The high-beef diets differed in saturated fat content (8% E vs. 15% E with exchange of saturated for monounsaturated fat). Two-week washout periods were included following the baseline diet period and between the randomized diets periods. Plasma TG concentrations were reduced after the 2 lower carbohydrate dietary periods relative to after the baseline diet period and these reductions were independent of saturated fat intake. Plasma total, LDL, and non-HDL cholesterol as well as apoB concentrations were lower after the low-carbohydrate, low-saturated fat diet period than after the low-carbohydrate, high-saturated fat diet period. Given our previous observations with mixed protein diets, the present findings raise the possibility that dietary protein source may modify the effects of saturated fat on atherogenic lipoproteins.
The actual changes – very small LDL fell 10% on low SFA diet and 2% on high SFA diet. Phenotype B LDL fell only on the low SFA diet. Total LDL increased on the SFA diet and fell on the low SFA diet. Non HDL-C fell significantly on the low SFA diet: 3.42 to 2.98, and to 3.37 on the high SFA diet. (HDL fell very slighty on the low SFA diet, but not on the high SFA diet)

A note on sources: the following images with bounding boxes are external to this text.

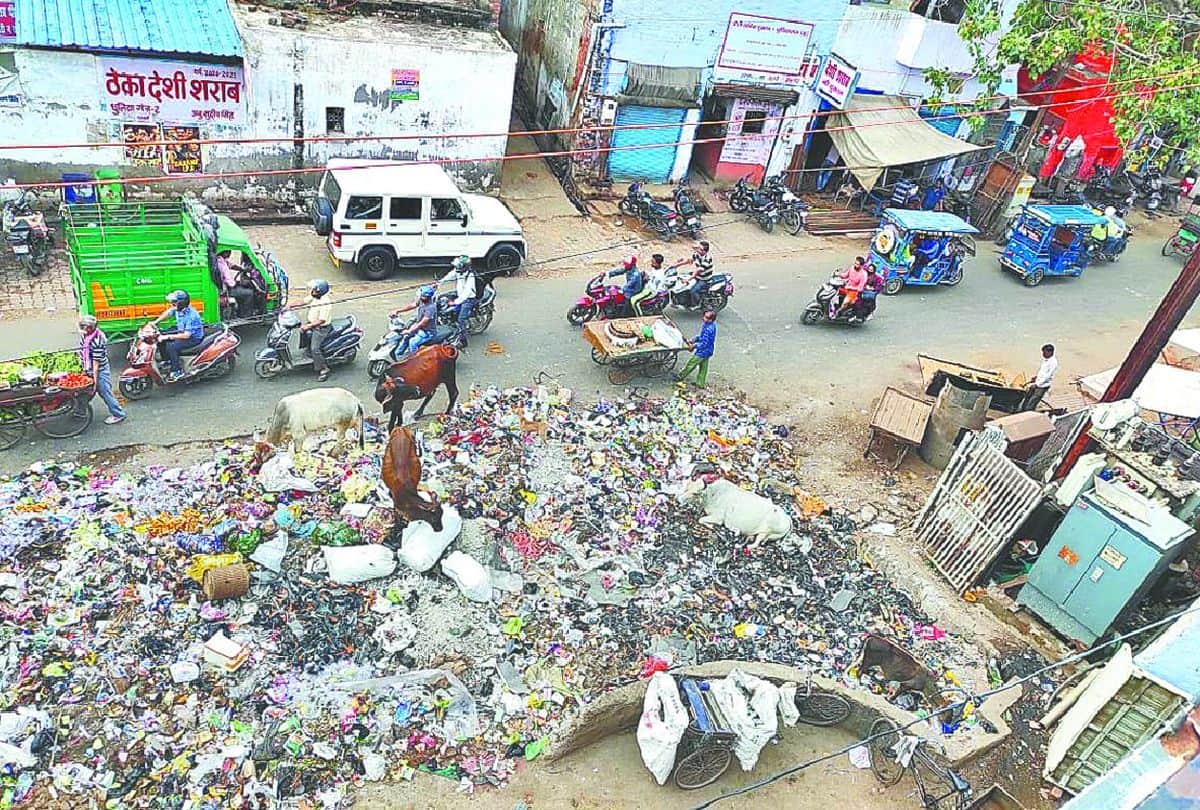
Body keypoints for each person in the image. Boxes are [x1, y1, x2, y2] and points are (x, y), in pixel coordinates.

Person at [79, 315, 126, 425]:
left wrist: (95, 380)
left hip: (99, 369)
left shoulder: (97, 340)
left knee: (105, 392)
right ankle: (80, 411)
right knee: (84, 392)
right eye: (83, 326)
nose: (84, 329)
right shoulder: (86, 335)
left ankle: (118, 414)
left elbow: (96, 364)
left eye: (86, 327)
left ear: (92, 327)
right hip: (89, 367)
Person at [153, 290, 204, 382]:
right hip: (182, 330)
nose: (172, 304)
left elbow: (186, 335)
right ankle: (167, 361)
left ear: (181, 303)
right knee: (160, 337)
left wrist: (168, 337)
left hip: (193, 338)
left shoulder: (192, 316)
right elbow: (168, 313)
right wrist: (155, 322)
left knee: (171, 347)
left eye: (174, 302)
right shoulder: (178, 309)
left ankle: (177, 371)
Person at [297, 278, 334, 381]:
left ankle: (324, 368)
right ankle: (307, 350)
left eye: (314, 290)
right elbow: (303, 301)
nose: (312, 291)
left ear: (320, 291)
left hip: (320, 328)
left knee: (315, 349)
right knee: (302, 331)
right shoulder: (315, 296)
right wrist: (289, 306)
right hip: (312, 324)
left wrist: (308, 326)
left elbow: (322, 320)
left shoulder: (325, 303)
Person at [438, 255, 477, 346]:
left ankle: (463, 340)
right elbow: (450, 275)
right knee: (443, 298)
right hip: (459, 293)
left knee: (461, 319)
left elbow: (466, 293)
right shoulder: (458, 272)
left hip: (468, 299)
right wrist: (439, 282)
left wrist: (455, 302)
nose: (456, 268)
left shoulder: (470, 276)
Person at [391, 284, 438, 357]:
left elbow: (422, 323)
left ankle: (415, 360)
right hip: (419, 327)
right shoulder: (422, 301)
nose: (420, 297)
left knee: (413, 343)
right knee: (406, 337)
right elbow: (412, 306)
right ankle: (398, 354)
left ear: (426, 297)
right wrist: (398, 311)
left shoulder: (430, 307)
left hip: (427, 331)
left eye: (422, 296)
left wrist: (410, 331)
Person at [676, 310, 717, 388]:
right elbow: (701, 337)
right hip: (709, 350)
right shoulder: (709, 325)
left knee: (691, 364)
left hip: (703, 351)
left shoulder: (709, 330)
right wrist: (693, 340)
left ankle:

So what to make of this? If you are eating beef – have it with olive oil? If you are eating butter – don’t eat it with beef – choose another protein?
Perhaps this study points to why red meat (and possibly particularly beef) is linked in epidemiological studies to a greater risk of heart disease.
From the article:
Hence, the present findings suggest an interaction between saturated fat and one or more nonfat components of beef on lipoprotein metabolism. Because there is little evidence for a major role of dietary protein composition on lipoprotein metabolism, this interaction is not likely to be caused by specific amino acids within beef protein. However, saturated fat might be interacting with a micronutrient or other component that is more abundant in beef than in other food protein sources. For example, systemic iron stores have been associated with altered lipid metabolism and there is evidence that heme iron absorption is substantially increased by saturated fat and, in particular, stearic acid, which is abundant in dairy fat.
An interesting study, showing an interaction between 2 foods that was unexpected given earlier studies showing a much smaller difference in the effect of fat types on lipid profiles, in the context of a low carbohydrate diets.